Dra. Ana Cristina Morales Modenesi

Recientemente tuve la oportunidad de ir a lugares de la civilización maya que no conocía. Motivo de felicidad que describo como una sensación de pertenencia y unión con un todo. La naturaleza, sus sonidos, sus colores, sus olores, entrar en relación con personas sencillas y con un práctico y sabio vivir.

Osho, maestro hindú, describe el acto de meditar, aclaro que dicho con mis propias palabras, como una actividad en la cual todos nuestros sentidos se centran en un solo objetivo a la vez. Por lo cual los pensamientos parlantes dentro de nuestra cabeza suelen parar. Al contemplar la belleza de estos lugares, ver vida en los troncos, en las piedras, en las ramas, en el agua. Agudizar la vista, observar el cielo, las nubes, los celajes, el sol y sus reflejos en el agua, el aire que brizna el rostro, uno recobra la tan necesaria capacidad de asombro, entonces, se siente feliz.

En esos lugares la energía emana e irradia al ser, abriga al espíritu, proporciona quietud y da la oportunidad de sentirse uno con el todo. Una locura de sensaciones que provoca sobriedad y solemnidad en y ante la vida y la naturaleza. Una experiencia que debiese ser accesible a todos los humanos.

La sencillez del encuentro con la naturaleza, con los sentidos, facilita el encuentro con uno mismo y ello provoca alegría y sentirse de alguna manera más buena gente. Porque cuando uno experimenta este tipo de vivencia de manera indiscutible la traslada a los demás.

Los lugares bastante apartados de poblaciones, en la selva. Pero era doloroso encontrar de cuando en cuando basura, botellas plásticas en el curso del río. Me imagino lo tan doloroso que fue el encontrar los miles de peces muertos en él. La gente que cuida los lugares, se observa sentirse sola, y en algunos casos, su pobreza económica es obvia. No pude observar pescadores, por lo cual, considero que el deterioro de esta actividad acumuló más pobreza. Los templos y ruinas mayas tan afamados a la conveniencia, tampoco se veían con muchos cuidados, en uno de estos lugares había un rótulo que señalaba el ordenamiento del lugar y este se encontraba clavado dentro de un cedro longevo y soberbio, hecho que interpreto como un desmán ante tan alto poder.

Los altares originales, no réplicas, están embadurnados de cera, producto de algún ceremonial maya. A alguna gente le da malestar cargar con su basura y con frecuencia son visibles sus rastros que enturbian la selva. Cuando esto pasaba, era inevitable para mis acompañantes y para mí el tratar de limpiar el lugar, por lo menos, lo que quedaba a nuestro paso.

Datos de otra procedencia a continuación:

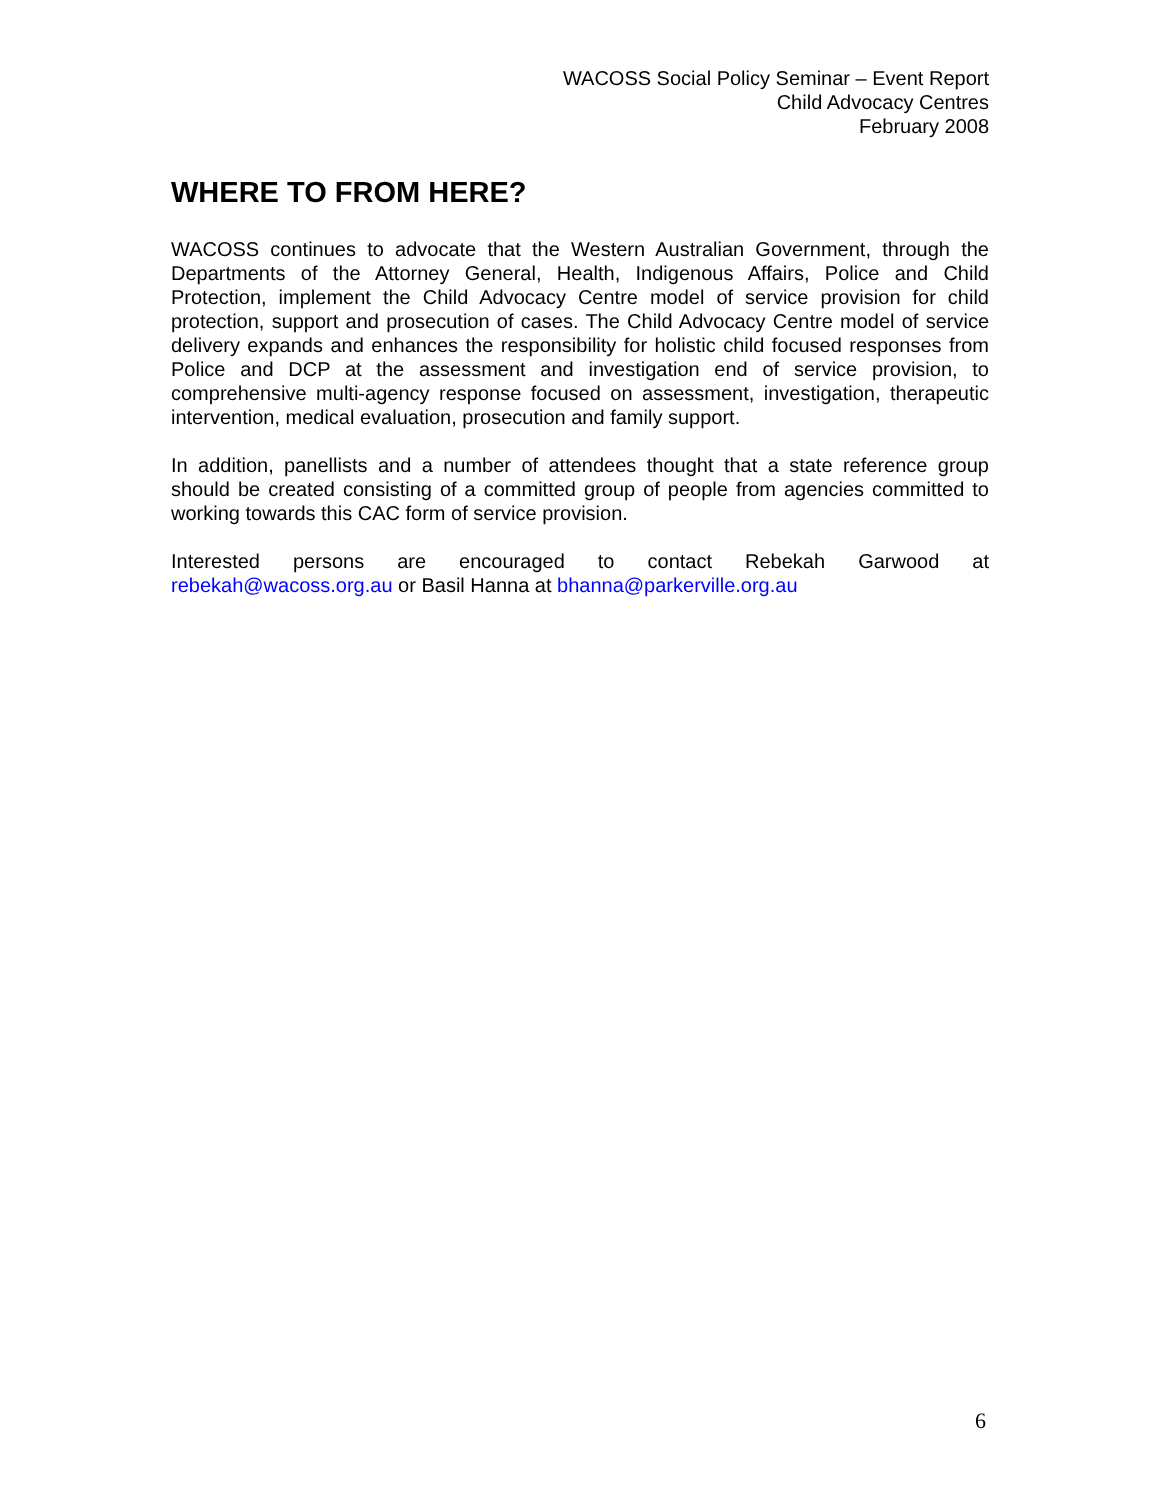WACOSS Social Policy Seminar – Event Report
Child Advocacy Centres
February 2008
WHERE TO FROM HERE?
WACOSS continues to advocate that the Western Australian Government, through the Departments of the Attorney General, Health, Indigenous Affairs, Police and Child Protection, implement the Child Advocacy Centre model of service provision for child protection, support and prosecution of cases. The Child Advocacy Centre model of service delivery expands and enhances the responsibility for holistic child focused responses from Police and DCP at the assessment and investigation end of service provision, to comprehensive multi-agency response focused on assessment, investigation, therapeutic intervention, medical evaluation, prosecution and family support.
In addition, panellists and a number of attendees thought that a state reference group should be created consisting of a committed group of people from agencies committed to working towards this CAC form of service provision.
Interested persons are encouraged to contact Rebekah Garwood at rebekah@wacoss.org.au or Basil Hanna at bhanna@parkerville.org.au
6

La selva, sus plantas, sus animales, sus ríos, lagos, la gente que vive allí y la que la cuida. Todos ellos se miraban tan frágiles e impotentes ante la destrucción humana. Abrían sus brazos con buena acogida y siempre dispuestos a dar lo mejor sin esperar recibir. Pero la hostilidad, el abandono, el mal trato y la desvalorización aún de quienes consideran estos lugares como sagrados, concede tristeza e impotencia. El poder de la selva disminuye ante la necesidad del hombre de socavarlo. Y el día que ya no exista la selva, que se hayan borrado las reliquias mayas, el ser humano se desvanecerá. Como un castigo por la brutalidad con la cual trata a la naturaleza y a lo humano.

Es motivo de preocupación el hecho de la contaminación de este magno y solemne río. Pero también se deberían observar los daños colaterales hacia la flora, la fauna y la calidad de vida de los habitantes locales. Porque en mi rápido paso, pude ver como se exhibía la pobreza en cuerpos y rostros emaciados, en los cuales las sonrisas eran escasas, tal vez, por no tener suficiente energía, o miedo a una mayor hostilidad.